Model Specification/Goodness of Fit – As with OLS regression, we often want to know how well our model fits the data in logistic regression. Unlike OLS regression, however, which provides a convenient and intuitive statistic on the fit of the model (R-squared), logistic regression provides no such clear-cut indication of the fit of the model. The results do show the "log likelihood chi-square" and the "pseudo R-square" for each model. The pseudo R-square, however, is not equivalent to the OLS R-square and there is wide-spread disagreement on what it actually means. In fact, there are many alternative pseudo R-square statistics and they often are quite different, despite being based on the same model. As a result, many people advoctate, as I do, for ignoring it. The log likelihood chi-square, on the other hand, is a bit more useful, though perhaps not all that intuitive. It offers an omnibus test to see if the model as a whole is statistically significant. It is 2x the difference between the log likelihood of the current model and the log likelihood of the intercept-only model. Although the log likelihood statistic is reported as a matter of convention, by itself, it doesn't tell us much (other than whether the model is better than nothing). There are other goodness of fit tests, though, that are commonly run for logistic regressions. Each of these is run following the logistic regression model. 

  • The linktest is used to detect specification error. The idea is that if a model is properly specified, one should not be able to find any additional predictors that are statistically significant except by chance. Here, one looks at the _hatsq result. If its p-value is less than .05, then this suggest our model is incorrectly specified. If it is greater than .05, then it is well specified.
    • . linktest    
  • Hosmer and Lemshow Goodness of Fit Test -- The idea of this test is that the predicted frequency and observed frequency should match closely, and that the more closely they match, the better the fit. Since the test relies on the creation of a contingency table (behind the scenes), we often combine the patterns formed by the IVs into 10 groups and form a contingency table of 2 by 10. Note: if you have a smaller sample, you might opt to use fewer groupings (e.g., 4).  Note: with this test, a higher p-value indicates a better fit (e.g., a p-value of .33 indicates a model that fits the data well). A p-value <.05 indicates that the model fit is poor. 
    • . estat gof, group(10) table
  • The ROC curve -- is an evaluative tool relating to how well the model fits the data. It returns a graph and a "c-statistic" (below the graph) which is a summary measure of how well your model discriminates between cases (1) and non-cases (0). A model with good discrimination ability (good fit) will show a curve that goes closer to the top left hand corner of the plot, whereas a model with no discrimination ability has a ROC curve close to the 45 degree line. Thus, the area under the curve ranges from 1 (perfect discrimination) to 0.5 (no discrimination ability). The c-statistic (concordance) of 0.5 would show that your model does no better than random chance at accurately predicting when a case is 1 versus 0. A c-statistic above 0.5 shows the degree to which your model does better than random chance.
    • . lroc 
  • What to do about a poorly specified model -- you have options.

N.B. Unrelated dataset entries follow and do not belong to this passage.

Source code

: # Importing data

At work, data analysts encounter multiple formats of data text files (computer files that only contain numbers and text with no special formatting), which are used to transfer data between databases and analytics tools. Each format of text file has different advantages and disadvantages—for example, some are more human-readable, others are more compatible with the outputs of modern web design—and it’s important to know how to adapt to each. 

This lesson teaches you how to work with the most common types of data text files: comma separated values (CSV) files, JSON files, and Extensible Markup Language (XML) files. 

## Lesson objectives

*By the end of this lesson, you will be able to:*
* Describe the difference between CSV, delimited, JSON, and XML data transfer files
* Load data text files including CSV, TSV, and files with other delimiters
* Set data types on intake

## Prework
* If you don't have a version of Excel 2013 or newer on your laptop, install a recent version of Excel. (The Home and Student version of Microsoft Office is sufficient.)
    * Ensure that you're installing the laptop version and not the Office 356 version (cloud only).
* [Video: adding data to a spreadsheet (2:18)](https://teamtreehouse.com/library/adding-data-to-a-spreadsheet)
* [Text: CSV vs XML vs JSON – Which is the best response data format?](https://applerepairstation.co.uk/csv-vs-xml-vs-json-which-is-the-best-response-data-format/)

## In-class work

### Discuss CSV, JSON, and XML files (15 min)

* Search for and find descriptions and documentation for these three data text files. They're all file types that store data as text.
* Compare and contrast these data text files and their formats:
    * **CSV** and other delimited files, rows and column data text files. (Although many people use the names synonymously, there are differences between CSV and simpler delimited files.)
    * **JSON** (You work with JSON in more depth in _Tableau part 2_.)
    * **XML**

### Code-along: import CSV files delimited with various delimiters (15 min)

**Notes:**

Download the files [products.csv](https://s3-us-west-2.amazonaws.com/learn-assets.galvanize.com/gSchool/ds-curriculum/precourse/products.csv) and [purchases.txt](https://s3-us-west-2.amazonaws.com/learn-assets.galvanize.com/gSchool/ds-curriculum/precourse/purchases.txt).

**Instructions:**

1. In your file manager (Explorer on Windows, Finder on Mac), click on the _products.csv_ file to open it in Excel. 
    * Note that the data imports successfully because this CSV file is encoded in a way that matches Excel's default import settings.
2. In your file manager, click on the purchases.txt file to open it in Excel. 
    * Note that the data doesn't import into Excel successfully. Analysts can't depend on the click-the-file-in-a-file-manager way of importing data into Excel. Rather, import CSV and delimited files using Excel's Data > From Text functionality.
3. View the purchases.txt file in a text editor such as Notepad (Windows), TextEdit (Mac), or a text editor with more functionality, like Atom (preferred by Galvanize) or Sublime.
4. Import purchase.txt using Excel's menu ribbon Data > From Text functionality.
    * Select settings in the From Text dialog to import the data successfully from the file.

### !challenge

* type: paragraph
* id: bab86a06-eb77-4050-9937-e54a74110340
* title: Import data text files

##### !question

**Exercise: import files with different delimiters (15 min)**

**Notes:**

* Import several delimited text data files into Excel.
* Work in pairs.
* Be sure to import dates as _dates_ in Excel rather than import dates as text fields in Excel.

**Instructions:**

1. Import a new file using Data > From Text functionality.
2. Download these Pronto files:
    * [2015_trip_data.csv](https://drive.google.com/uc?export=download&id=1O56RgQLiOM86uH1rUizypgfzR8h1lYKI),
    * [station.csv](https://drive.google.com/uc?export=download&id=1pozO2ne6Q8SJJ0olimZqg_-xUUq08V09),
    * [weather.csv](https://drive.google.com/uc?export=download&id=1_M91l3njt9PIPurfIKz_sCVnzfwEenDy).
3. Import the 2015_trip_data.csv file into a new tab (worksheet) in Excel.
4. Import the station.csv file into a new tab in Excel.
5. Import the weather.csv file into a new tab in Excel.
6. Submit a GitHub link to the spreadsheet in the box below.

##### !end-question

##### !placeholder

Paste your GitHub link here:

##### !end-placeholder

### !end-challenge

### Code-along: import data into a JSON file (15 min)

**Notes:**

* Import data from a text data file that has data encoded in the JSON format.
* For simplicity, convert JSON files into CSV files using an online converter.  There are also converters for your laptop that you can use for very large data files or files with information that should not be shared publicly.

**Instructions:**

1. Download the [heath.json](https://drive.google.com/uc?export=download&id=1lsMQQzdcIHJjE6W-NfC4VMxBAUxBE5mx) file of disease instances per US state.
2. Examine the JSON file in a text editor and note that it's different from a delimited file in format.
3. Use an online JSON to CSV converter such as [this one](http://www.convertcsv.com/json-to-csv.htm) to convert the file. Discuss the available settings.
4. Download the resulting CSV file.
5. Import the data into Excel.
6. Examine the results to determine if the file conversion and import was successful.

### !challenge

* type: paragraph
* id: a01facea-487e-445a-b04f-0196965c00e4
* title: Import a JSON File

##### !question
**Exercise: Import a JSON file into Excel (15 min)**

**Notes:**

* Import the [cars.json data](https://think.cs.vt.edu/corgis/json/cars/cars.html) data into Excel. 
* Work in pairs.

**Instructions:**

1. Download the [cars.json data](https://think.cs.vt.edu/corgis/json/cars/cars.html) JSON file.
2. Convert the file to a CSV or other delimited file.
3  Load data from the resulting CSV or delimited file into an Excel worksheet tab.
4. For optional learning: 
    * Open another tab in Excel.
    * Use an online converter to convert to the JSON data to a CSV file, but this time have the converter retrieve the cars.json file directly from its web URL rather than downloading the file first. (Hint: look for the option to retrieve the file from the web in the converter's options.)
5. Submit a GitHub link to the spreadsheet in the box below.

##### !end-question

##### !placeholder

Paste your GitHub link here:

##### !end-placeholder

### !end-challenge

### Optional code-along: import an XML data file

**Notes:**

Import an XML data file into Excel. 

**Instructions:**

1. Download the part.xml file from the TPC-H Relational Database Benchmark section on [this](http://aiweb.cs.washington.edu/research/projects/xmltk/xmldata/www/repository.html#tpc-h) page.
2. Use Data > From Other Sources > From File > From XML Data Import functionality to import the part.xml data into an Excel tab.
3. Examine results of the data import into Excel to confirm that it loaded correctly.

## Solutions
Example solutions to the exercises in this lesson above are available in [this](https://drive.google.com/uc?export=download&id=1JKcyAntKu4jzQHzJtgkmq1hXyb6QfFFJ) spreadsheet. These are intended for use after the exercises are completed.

    • Determine whether one or more IVs have been left out of the model. Don't go fishing. Variable inclusion should always be driven by theory and an understanding of the literature.
    • Assess whether any of your IVs don’t belong in the model. You can often "trim" your model of variables that appear to have little or no influence. Be careful, though, as sometimes "no effect" is an important finding to show/report.
    • Don't sweat it. Acknowledge that future research is needed to better understand the phenomenon (almost always the case). In fact, many people who work with logistic regression do not stress on the fit of the model, focusing instead on the individual variable results.